**TASK DIRECTIONS:** Please reproduce every one of the records below line for line, leaving each word, symbol and line break unchanged.

··· GIVEN ENTRIES

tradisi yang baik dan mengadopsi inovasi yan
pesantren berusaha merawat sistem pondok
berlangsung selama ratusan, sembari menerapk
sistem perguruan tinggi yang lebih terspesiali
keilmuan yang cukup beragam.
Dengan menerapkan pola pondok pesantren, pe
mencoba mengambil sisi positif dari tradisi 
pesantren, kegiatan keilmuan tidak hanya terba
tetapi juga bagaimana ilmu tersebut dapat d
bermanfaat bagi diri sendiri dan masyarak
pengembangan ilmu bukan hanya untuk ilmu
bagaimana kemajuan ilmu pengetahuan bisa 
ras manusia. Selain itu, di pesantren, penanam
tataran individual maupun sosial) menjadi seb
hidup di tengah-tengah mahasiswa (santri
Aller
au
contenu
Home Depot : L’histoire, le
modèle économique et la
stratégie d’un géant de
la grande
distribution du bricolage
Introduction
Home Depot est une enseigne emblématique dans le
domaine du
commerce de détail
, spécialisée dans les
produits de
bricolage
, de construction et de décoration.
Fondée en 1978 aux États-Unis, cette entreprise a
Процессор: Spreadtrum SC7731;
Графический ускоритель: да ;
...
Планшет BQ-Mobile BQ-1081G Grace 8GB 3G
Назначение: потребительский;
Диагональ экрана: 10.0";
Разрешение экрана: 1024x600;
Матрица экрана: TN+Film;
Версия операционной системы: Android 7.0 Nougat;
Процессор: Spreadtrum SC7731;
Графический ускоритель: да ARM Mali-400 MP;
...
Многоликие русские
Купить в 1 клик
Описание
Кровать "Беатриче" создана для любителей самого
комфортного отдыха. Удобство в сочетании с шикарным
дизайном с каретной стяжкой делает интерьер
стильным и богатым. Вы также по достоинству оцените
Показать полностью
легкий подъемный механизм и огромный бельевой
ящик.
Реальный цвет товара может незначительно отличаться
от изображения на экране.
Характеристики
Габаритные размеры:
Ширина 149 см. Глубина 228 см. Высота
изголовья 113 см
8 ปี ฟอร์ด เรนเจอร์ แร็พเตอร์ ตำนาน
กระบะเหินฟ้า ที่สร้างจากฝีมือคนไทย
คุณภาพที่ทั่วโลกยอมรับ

······

**EXERCISE OUTPUT:**
tradisi yang baik dan mengadopsi inovasi yan
pesantren berusaha merawat sistem pondok
berlangsung selama ratusan, sembari menerapk
sistem perguruan tinggi yang lebih terspesiali
keilmuan yang cukup beragam.
Dengan menerapkan pola pondok pesantren, pe
mencoba mengambil sisi positif dari tradisi 
pesantren, kegiatan keilmuan tidak hanya terba
tetapi juga bagaimana ilmu tersebut dapat d
bermanfaat bagi diri sendiri dan masyarak
pengembangan ilmu bukan hanya untuk ilmu
bagaimana kemajuan ilmu pengetahuan bisa 
ras manusia. Selain itu, di pesantren, penanam
tataran individual maupun sosial) menjadi seb
hidup di tengah-tengah mahasiswa (santri
Aller
au
contenu
Home Depot : L’histoire, le
modèle économique et la
stratégie d’un géant de
la grande
distribution du bricolage
Introduction
Home Depot est une enseigne emblématique dans le
domaine du
commerce de détail
, spécialisée dans les
produits de
bricolage
, de construction et de décoration.
Fondée en 1978 aux États-Unis, cette entreprise a
Процессор: Spreadtrum SC7731;
Графический ускоритель: да ;
...
Планшет BQ-Mobile BQ-1081G Grace 8GB 3G
Назначение: потребительский;
Диагональ экрана: 10.0";
Разрешение экрана: 1024x600;
Матрица экрана: TN+Film;
Версия операционной системы: Android 7.0 Nougat;
Процессор: Spreadtrum SC7731;
Графический ускоритель: да ARM Mali-400 MP;
...
Многоликие русские
Купить в 1 клик
Описание
Кровать "Беатриче" создана для любителей самого
комфортного отдыха. Удобство в сочетании с шикарным
дизайном с каретной стяжкой делает интерьер
стильным и богатым. Вы также по достоинству оцените
Показать полностью
легкий подъемный механизм и огромный бельевой
ящик.
Реальный цвет товара может незначительно отличаться
от изображения на экране.
Характеристики
Габаритные размеры:
Ширина 149 см. Глубина 228 см. Высота
изголовья 113 см
8 ปี ฟอร์ด เรนเจอร์ แร็พเตอร์ ตำนาน
กระบะเหินฟ้า ที่สร้างจากฝีมือคนไทย
คุณภาพที่ทั่วโลกยอมรับ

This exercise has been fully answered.